◆ EXERCISE INPUT:
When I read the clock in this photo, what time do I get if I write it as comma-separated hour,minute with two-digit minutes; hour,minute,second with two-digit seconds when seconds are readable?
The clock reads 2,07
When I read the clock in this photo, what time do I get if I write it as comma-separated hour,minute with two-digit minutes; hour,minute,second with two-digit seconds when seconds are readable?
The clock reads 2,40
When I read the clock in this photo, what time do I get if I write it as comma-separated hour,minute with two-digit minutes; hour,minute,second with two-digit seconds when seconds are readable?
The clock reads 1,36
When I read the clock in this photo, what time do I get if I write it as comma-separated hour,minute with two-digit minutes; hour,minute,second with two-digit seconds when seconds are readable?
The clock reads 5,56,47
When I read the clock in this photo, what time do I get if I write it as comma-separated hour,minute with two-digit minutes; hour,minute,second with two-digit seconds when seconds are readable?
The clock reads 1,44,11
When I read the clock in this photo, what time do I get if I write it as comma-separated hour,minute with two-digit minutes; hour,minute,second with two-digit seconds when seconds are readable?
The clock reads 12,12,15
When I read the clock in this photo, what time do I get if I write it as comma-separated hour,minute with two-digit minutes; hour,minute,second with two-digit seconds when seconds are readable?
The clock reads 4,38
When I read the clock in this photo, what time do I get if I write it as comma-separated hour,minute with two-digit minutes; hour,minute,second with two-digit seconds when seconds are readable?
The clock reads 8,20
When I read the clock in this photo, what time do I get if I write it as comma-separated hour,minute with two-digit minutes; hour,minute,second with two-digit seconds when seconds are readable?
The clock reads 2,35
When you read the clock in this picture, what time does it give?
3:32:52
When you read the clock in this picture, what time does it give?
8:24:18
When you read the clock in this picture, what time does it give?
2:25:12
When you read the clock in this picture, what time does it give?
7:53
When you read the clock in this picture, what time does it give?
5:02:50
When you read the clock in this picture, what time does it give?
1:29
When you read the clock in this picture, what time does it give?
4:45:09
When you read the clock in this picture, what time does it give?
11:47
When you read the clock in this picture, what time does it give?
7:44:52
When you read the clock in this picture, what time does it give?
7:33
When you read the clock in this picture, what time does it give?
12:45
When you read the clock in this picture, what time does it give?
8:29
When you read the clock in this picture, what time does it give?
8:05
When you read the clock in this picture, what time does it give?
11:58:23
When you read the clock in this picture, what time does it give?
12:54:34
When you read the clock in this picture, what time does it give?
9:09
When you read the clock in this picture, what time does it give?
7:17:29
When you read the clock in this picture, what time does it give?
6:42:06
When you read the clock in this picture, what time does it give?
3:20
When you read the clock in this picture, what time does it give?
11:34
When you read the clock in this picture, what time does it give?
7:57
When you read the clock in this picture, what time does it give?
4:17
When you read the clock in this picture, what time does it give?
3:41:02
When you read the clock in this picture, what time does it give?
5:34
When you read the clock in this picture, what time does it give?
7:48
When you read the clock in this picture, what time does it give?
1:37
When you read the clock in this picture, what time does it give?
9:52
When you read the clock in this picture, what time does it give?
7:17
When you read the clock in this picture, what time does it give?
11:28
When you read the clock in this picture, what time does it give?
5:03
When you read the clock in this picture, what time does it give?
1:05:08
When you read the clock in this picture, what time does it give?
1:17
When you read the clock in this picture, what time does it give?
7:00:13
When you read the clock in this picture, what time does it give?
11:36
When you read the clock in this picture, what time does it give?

◆ THE EXERCISE: Copy all of the data above, reproducing each line without any change.

◆ COMPLETE RESPONSE:
When I read the clock in this photo, what time do I get if I write it as comma-separated hour,minute with two-digit minutes; hour,minute,second with two-digit seconds when seconds are readable?
The clock reads 2,07
When I read the clock in this photo, what time do I get if I write it as comma-separated hour,minute with two-digit minutes; hour,minute,second with two-digit seconds when seconds are readable?
The clock reads 2,40
When I read the clock in this photo, what time do I get if I write it as comma-separated hour,minute with two-digit minutes; hour,minute,second with two-digit seconds when seconds are readable?
The clock reads 1,36
When I read the clock in this photo, what time do I get if I write it as comma-separated hour,minute with two-digit minutes; hour,minute,second with two-digit seconds when seconds are readable?
The clock reads 5,56,47
When I read the clock in this photo, what time do I get if I write it as comma-separated hour,minute with two-digit minutes; hour,minute,second with two-digit seconds when seconds are readable?
The clock reads 1,44,11
When I read the clock in this photo, what time do I get if I write it as comma-separated hour,minute with two-digit minutes; hour,minute,second with two-digit seconds when seconds are readable?
The clock reads 12,12,15
When I read the clock in this photo, what time do I get if I write it as comma-separated hour,minute with two-digit minutes; hour,minute,second with two-digit seconds when seconds are readable?
The clock reads 4,38
When I read the clock in this photo, what time do I get if I write it as comma-separated hour,minute with two-digit minutes; hour,minute,second with two-digit seconds when seconds are readable?
The clock reads 8,20
When I read the clock in this photo, what time do I get if I write it as comma-separated hour,minute with two-digit minutes; hour,minute,second with two-digit seconds when seconds are readable?
The clock reads 2,35
When you read the clock in this picture, what time does it give?
3:32:52
When you read the clock in this picture, what time does it give?
8:24:18
When you read the clock in this picture, what time does it give?
2:25:12
When you read the clock in this picture, what time does it give?
7:53
When you read the clock in this picture, what time does it give?
5:02:50
When you read the clock in this picture, what time does it give?
1:29
When you read the clock in this picture, what time does it give?
4:45:09
When you read the clock in this picture, what time does it give?
11:47
When you read the clock in this picture, what time does it give?
7:44:52
When you read the clock in this picture, what time does it give?
7:33
When you read the clock in this picture, what time does it give?
12:45
When you read the clock in this picture, what time does it give?
8:29
When you read the clock in this picture, what time does it give?
8:05
When you read the clock in this picture, what time does it give?
11:58:23
When you read the clock in this picture, what time does it give?
12:54:34
When you read the clock in this picture, what time does it give?
9:09
When you read the clock in this picture, what time does it give?
7:17:29
When you read the clock in this picture, what time does it give?
6:42:06
When you read the clock in this picture, what time does it give?
3:20
When you read the clock in this picture, what time does it give?
11:34
When you read the clock in this picture, what time does it give?
7:57
When you read the clock in this picture, what time does it give?
4:17
When you read the clock in this picture, what time does it give?
3:41:02
When you read the clock in this picture, what time does it give?
5:34
When you read the clock in this picture, what time does it give?
7:48
When you read the clock in this picture, what time does it give?
1:37
When you read the clock in this picture, what time does it give?
9:52
When you read the clock in this picture, what time does it give?
7:17
When you read the clock in this picture, what time does it give?
11:28
When you read the clock in this picture, what time does it give?
5:03
When you read the clock in this picture, what time does it give?
1:05:08
When you read the clock in this picture, what time does it give?
1:17
When you read the clock in this picture, what time does it give?
7:00:13
When you read the clock in this picture, what time does it give?
11:36
When you read the clock in this picture, what time does it give?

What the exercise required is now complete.